### TASK OBJECTIVE
Copying exactly, give the lines in the material below from the one with "religiøs leder i religionen" to the one with "Det er to i Norge, den første kom i 1983", ends included, and nothing besides.

### AVAILABLE DATA
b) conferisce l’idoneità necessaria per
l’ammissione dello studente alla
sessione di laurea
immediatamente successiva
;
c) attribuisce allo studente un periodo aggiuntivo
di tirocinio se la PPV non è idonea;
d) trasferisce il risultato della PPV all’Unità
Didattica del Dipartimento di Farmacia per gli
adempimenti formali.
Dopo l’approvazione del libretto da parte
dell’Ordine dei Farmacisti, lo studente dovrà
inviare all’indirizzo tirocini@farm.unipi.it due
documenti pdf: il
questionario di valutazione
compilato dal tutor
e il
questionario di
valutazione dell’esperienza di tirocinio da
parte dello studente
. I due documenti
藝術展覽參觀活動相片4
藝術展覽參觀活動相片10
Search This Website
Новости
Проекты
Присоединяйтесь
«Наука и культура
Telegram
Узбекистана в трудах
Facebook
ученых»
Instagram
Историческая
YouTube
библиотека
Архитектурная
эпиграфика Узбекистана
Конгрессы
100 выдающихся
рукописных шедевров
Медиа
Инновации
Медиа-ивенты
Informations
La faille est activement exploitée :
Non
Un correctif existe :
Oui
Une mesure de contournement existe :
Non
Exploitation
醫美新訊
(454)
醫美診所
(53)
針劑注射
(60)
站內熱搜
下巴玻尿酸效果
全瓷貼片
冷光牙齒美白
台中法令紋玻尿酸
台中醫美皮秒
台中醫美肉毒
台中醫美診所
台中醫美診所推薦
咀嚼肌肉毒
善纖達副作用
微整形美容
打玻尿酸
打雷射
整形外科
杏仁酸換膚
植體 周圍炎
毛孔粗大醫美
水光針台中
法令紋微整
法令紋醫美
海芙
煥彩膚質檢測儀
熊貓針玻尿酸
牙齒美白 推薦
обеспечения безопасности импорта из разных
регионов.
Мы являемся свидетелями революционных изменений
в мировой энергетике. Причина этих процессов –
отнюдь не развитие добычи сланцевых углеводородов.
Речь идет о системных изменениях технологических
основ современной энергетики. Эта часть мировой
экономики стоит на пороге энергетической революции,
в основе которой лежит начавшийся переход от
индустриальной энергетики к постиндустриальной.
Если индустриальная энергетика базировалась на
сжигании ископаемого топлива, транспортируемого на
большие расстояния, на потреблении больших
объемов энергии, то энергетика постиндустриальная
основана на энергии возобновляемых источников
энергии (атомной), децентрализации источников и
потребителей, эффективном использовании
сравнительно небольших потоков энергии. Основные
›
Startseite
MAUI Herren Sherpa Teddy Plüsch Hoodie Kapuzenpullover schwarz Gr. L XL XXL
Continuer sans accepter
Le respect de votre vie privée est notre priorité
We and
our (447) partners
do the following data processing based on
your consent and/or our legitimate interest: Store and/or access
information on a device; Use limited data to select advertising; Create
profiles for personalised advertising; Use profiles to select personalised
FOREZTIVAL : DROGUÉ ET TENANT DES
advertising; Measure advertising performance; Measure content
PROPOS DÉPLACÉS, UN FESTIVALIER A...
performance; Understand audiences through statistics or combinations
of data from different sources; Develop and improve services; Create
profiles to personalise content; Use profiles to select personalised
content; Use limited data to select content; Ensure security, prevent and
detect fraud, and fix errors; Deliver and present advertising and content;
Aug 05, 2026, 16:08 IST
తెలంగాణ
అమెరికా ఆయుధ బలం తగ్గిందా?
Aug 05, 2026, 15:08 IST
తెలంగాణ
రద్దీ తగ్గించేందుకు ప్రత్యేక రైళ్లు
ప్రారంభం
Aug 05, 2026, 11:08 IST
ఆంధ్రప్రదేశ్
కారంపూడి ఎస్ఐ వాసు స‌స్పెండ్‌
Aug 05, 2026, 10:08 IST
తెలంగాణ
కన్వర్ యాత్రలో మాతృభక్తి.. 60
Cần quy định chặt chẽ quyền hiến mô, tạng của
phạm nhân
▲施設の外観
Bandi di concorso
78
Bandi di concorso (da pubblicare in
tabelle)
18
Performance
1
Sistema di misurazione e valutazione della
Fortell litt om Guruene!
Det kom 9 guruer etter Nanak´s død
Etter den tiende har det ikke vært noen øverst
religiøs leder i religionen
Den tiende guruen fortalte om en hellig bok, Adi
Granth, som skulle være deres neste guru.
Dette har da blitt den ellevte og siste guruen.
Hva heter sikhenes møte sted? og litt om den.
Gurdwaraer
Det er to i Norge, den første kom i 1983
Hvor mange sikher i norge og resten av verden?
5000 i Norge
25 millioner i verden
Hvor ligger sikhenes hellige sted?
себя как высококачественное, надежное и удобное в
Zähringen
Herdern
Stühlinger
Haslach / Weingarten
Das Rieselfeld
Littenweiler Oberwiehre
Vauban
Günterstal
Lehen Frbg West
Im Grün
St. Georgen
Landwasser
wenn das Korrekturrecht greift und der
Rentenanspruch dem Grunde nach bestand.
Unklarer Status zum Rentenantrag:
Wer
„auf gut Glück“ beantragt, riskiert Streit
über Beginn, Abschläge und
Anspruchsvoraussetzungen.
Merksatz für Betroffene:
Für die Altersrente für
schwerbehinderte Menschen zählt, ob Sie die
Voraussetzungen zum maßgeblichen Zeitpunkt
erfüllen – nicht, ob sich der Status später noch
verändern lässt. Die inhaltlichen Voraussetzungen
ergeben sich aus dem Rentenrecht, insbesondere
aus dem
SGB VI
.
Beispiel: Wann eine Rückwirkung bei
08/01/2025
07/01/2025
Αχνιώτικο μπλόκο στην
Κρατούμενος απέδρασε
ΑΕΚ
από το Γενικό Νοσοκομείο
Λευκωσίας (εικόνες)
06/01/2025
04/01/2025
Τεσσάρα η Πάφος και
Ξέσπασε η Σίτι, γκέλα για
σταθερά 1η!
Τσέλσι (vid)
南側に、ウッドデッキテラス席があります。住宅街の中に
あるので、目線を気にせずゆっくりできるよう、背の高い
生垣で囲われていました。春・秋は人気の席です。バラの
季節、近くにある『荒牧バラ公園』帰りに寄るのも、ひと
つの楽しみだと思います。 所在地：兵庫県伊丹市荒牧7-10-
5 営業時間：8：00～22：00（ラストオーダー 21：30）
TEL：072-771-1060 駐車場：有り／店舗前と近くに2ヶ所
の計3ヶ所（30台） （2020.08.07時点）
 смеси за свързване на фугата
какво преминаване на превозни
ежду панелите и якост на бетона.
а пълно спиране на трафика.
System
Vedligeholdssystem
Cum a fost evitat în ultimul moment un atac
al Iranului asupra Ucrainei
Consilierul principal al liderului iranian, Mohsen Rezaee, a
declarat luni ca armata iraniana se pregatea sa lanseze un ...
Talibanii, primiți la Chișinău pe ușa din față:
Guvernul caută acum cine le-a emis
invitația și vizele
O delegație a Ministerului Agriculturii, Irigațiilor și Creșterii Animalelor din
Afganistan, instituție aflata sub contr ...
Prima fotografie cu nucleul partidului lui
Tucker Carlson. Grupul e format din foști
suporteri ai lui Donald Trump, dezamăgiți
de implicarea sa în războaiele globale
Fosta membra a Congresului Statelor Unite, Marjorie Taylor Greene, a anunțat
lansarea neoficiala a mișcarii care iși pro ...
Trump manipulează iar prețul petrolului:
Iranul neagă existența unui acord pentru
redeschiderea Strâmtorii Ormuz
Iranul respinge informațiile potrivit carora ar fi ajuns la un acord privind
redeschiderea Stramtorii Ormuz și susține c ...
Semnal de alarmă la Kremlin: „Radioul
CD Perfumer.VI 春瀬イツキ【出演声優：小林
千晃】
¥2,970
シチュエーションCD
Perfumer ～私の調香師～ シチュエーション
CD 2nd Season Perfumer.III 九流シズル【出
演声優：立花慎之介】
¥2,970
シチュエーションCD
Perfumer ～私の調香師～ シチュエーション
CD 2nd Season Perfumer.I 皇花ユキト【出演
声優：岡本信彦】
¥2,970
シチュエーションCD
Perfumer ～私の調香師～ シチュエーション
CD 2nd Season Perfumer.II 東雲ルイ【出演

### FINISHED EXERCISE
religiøs leder i religionen
Den tiende guruen fortalte om en hellig bok, Adi
Granth, som skulle være deres neste guru.
Dette har da blitt den ellevte og siste guruen.
Hva heter sikhenes møte sted? og litt om den.
Gurdwaraer
Det er to i Norge, den første kom i 1983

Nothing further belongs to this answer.